Phoenix, AZ — The new Deep Borehole Demonstration Center officially launches today at Waste Management Symposia 2023. The Center is an independent, nonprofit, science-driven organization – funded on a multinational, public-private-partnership basis – that aims to advance the maturity of the safety case for deep borehole disposal and the technical readiness levels of the disposal concept.
The Launch Executive Director of the Center is Ted Garrish, former Assistant Secretary for International Affairs at the U.S. Department of Energy. Garrish said: “I am proud to have been asked by the international nuclear community to take a lead in responding to the clear global demand for a deep borehole demonstration facility. The International Energy Agency forecasts a need to double the world’s nuclear capacity between 2020 and 2050 if we are to achieve global net zero, yet the ‘unsolved problem’ of waste disposal continues to be a major barrier to public support for nuclear power. The steps we are announcing today represent a major advance for one of the safest and most cost-effective solutions to that problem: deep borehole disposal.”
Work at the Center kicked off in February 2023, when it worked with industry partners Deep Isolation, Amentum and NAC International to conduct a first series of tests in Cameron, Texas. The tests demonstrated the compatibility of a newly designed waste canister for Pressurized Water Reactor (PWR) spent nuclear fuel with standard lifting equipment for the oil and gas industry for use in deep borehole disposal operations.
As Garrish explained, “The tests this month were an important step in showing how we can combine standard, mature technologies from both the nuclear and the oil and gas sectors – but this is just the start of a multi-year, multi-stakeholder program plan of projects that will cumulatively deliver an end-to-end (and entirely non-radioactive) demonstration of the on-site deep borehole disposal process. I am delighted to be publishing that plan today and look forward to working with our members and stakeholders to refine and implement it.”
The Board of Directors of the Center come from Deep Isolation, Southern Company, and The National Radiation Protection Institute in Czechia, reflecting the public-private-partnership and international nature of this nonprofit initiative. Liz Muller, CEO of Deep Isolation and Chair of the Deep Borehole Demonstration Center’s Board, said at the launch,
“At last year’s Waste Management Symposium, Deep Isolation presented new research showing that eight-out-of-ten leaders across the international radwaste sector want to see more international collaboration on borehole disposal, with an end-to-end demonstration being their number one priority. Since then, we have been working with the international community to develop a practical response to that demand, and I am delighted that today we are able to announce the results: the Deep Borehole Demonstration Center.”

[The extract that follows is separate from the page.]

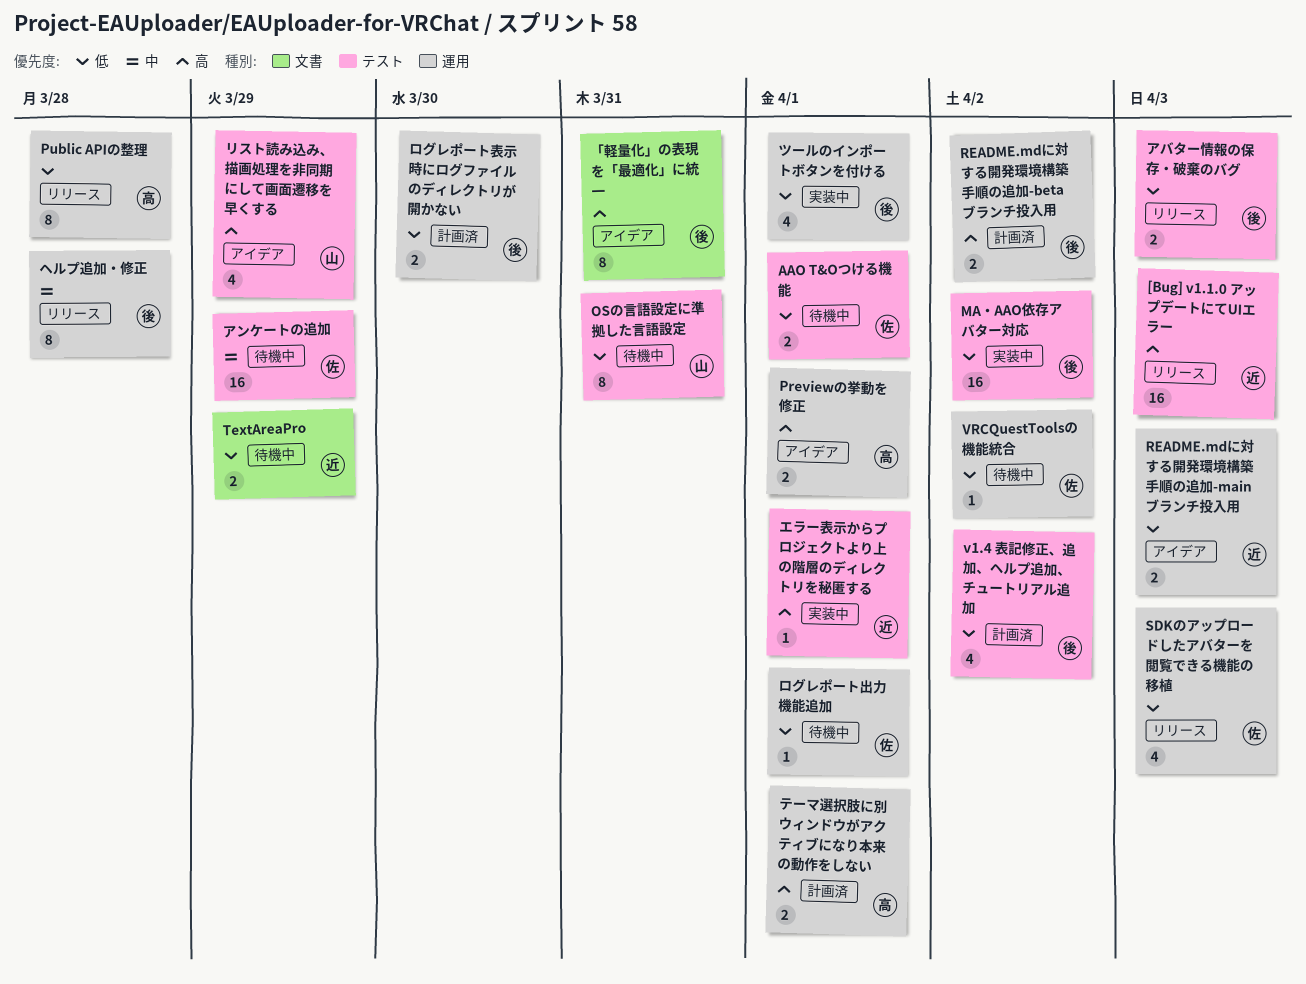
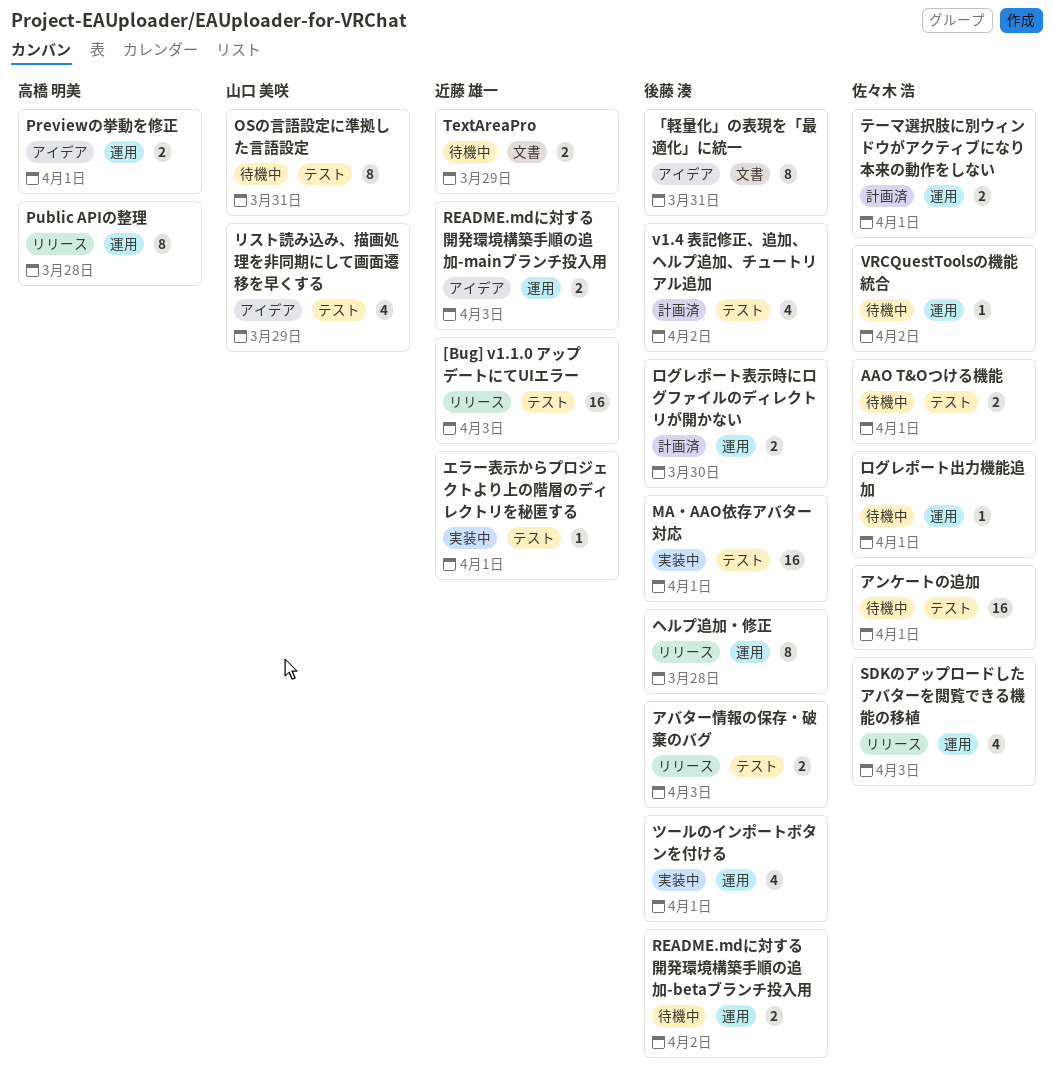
MA・AAO依存アバター対応, due: Apr 2 -> Apr 1
README.mdに対する開発環境構築手順の追加-betaブランチ投入用, status: 計画済 -> 待機中
アンケートの追加, due: Mar 29 -> Apr 1
テーマ選択肢に別ウィンドウがアクティブになり本来の動作をしない, owner: 高橋 明美 -> 佐々木 浩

Initial members of the Center include organizations representing waste disposal interests in nine countries, from both the public and private sectors. This includes the ERDO Association. Formed by the waste management organizations from seven European countries, ERDO published in 2022 the results of a project that found that deep borehole disposal is a technologically feasible and potentially cost-efficient solution for high-level or long-lived intermediate level waste from Croatia, Slovenia, Denmark, The Netherlands, and Norway, and recommended that the key next steps are a full-scale demonstration of site characterization, drilling, waste emplacement and borehole sealing, combined with development of a comprehensive safety case. The Deep Borehole Demonstration Center responds to that recommendation.
The work of the Center will be informed by an independent Advisory Committee, currently being established to ensure its work is transparent to the local community and subject to scientific peer review. The Chairman of the Advisory Committee, Professor Neil Chapman (Emeritus Professor of environmental geology, risk assessment and radioactive waste management at the University of Sheffield) said, “I look forward to working with the local community, my fellow scientists and international policymakers in the Advisory Committee to act as a ‘critical friend’ in support of the Deep Borehole Disposal Center. It is doing important work to explore and broaden our radioactive waste disposal options, and I welcome its commitment to transparency and scientific scrutiny.”
Stop by Booth 530 at the Waste Management Symposia to learn more about the Deep Borehole Demonstration Center.
About the Deep Borehole Demonstration Center
The nonprofit Deep Borehole Demonstration Center was established to provide interested entities and governments worldwide with an independent organization through which to commission projects that characterize and advance the technical readiness of deep borehole nuclear waste disposal technologies.